**PROBLEM DETAILS**: In the entries below, find the lines with the word "front" and copy them.

START DATA TO PROCESS

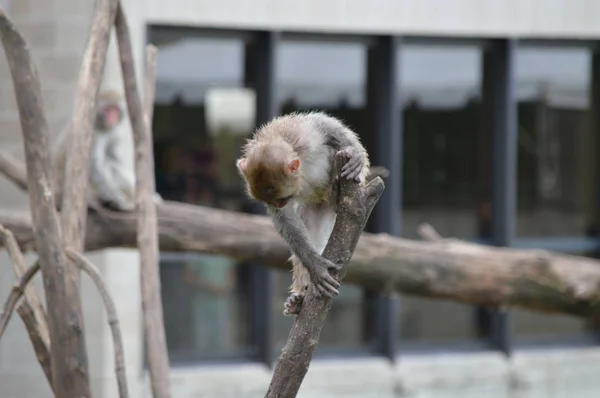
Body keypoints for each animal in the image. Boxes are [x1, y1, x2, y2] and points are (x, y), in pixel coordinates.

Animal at [236, 110, 370, 316]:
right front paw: (315, 266)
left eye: (283, 198)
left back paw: (337, 193)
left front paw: (355, 154)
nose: (279, 204)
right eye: (272, 202)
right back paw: (298, 299)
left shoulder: (306, 136)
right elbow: (286, 221)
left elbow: (328, 127)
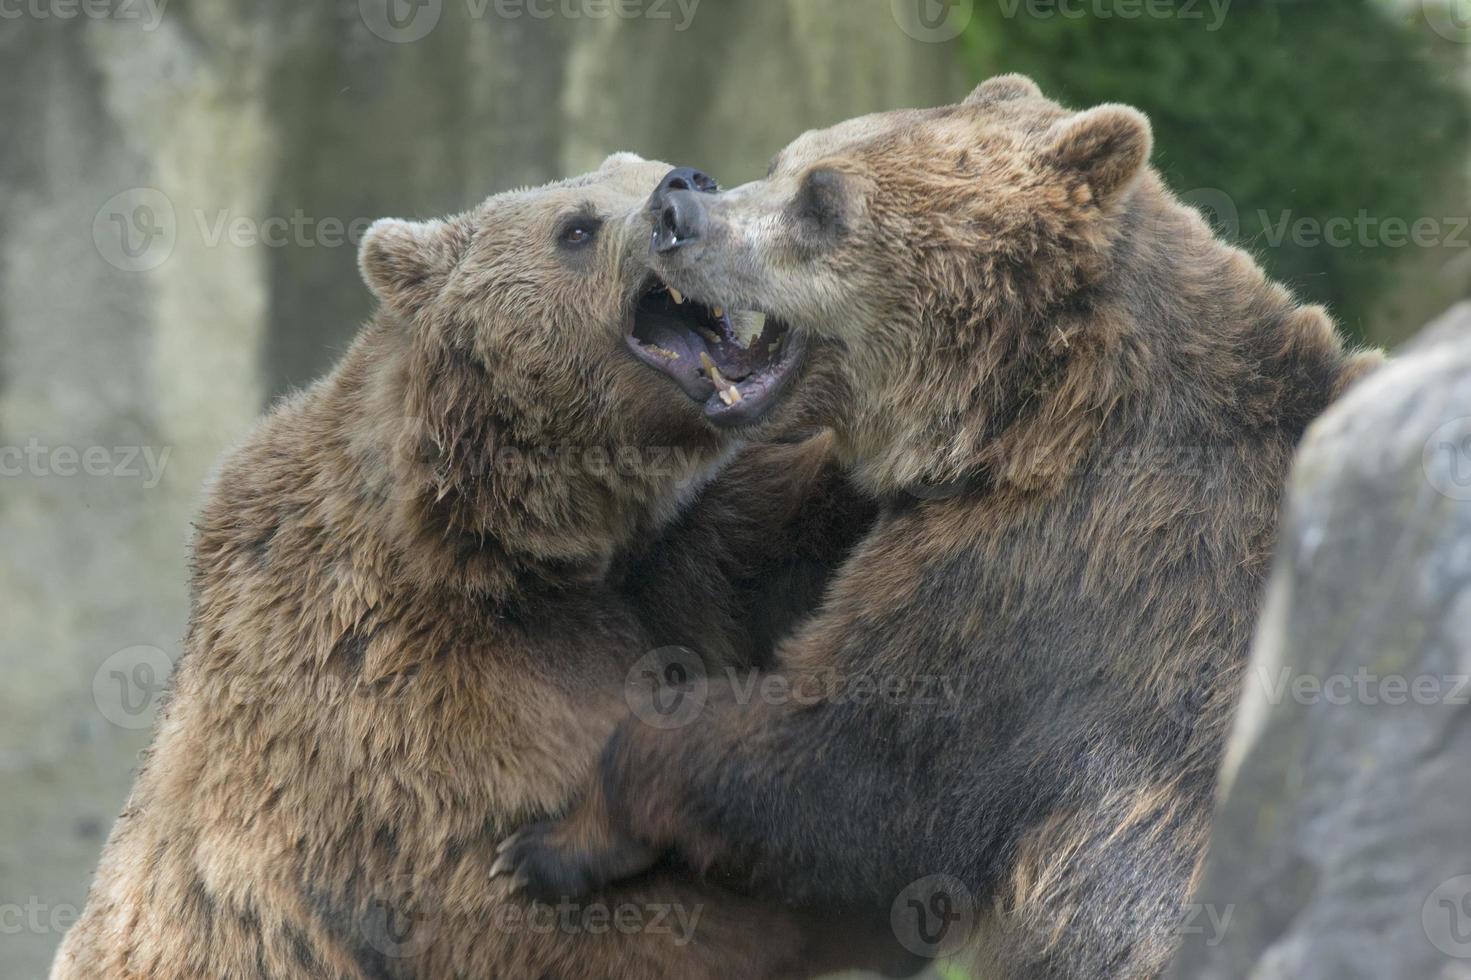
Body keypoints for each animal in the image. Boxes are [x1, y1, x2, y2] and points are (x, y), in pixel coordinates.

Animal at [51, 153, 882, 977]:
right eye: (576, 227)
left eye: (639, 164)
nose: (682, 185)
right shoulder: (405, 689)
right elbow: (522, 902)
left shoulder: (677, 557)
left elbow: (781, 557)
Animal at [488, 78, 1382, 977]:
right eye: (783, 160)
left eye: (823, 202)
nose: (677, 210)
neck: (1020, 418)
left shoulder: (1048, 587)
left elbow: (846, 763)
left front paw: (552, 843)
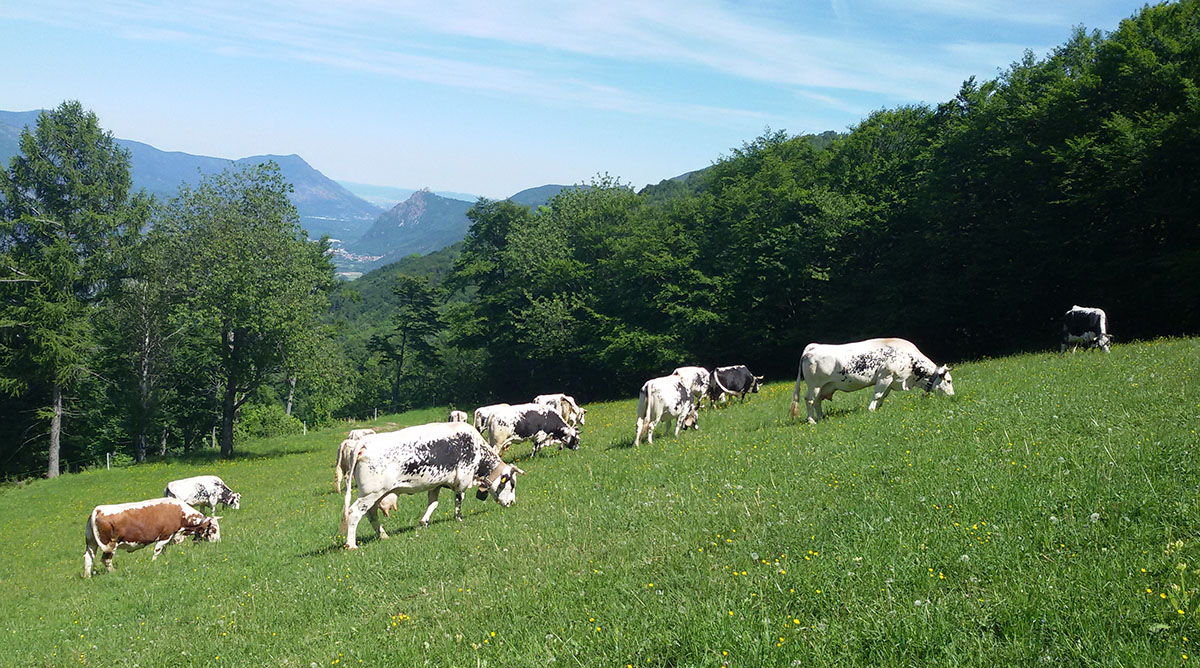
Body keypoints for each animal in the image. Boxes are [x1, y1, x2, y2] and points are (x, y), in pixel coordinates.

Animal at [82, 496, 220, 575]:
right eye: (213, 529)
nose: (218, 542)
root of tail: (97, 510)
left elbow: (163, 551)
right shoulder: (165, 535)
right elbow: (157, 551)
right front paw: (154, 563)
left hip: (91, 543)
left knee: (88, 558)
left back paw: (88, 577)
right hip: (110, 545)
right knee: (106, 560)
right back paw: (114, 574)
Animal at [338, 422, 525, 546]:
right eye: (512, 484)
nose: (512, 502)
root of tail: (364, 442)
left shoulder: (436, 484)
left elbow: (433, 504)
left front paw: (424, 522)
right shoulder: (462, 479)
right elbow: (459, 500)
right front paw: (459, 518)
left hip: (376, 494)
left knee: (371, 514)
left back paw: (383, 535)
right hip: (371, 493)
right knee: (354, 512)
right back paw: (351, 544)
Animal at [792, 335, 950, 424]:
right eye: (948, 381)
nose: (952, 395)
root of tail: (813, 347)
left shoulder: (892, 381)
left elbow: (884, 395)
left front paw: (879, 408)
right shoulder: (885, 376)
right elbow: (878, 394)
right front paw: (872, 409)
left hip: (823, 386)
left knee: (817, 401)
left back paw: (821, 417)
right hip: (814, 385)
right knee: (809, 400)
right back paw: (812, 420)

END DATA TO PROCESS

**OUTPUT OF THE EXERCISE**:
right front paw: (315, 266)
left front paw: (355, 154)
left front paw: (552, 843)
right front paw: (154, 563)
left front paw: (424, 522)
right front paw: (459, 518)
left front paw: (879, 408)
right front paw: (872, 409)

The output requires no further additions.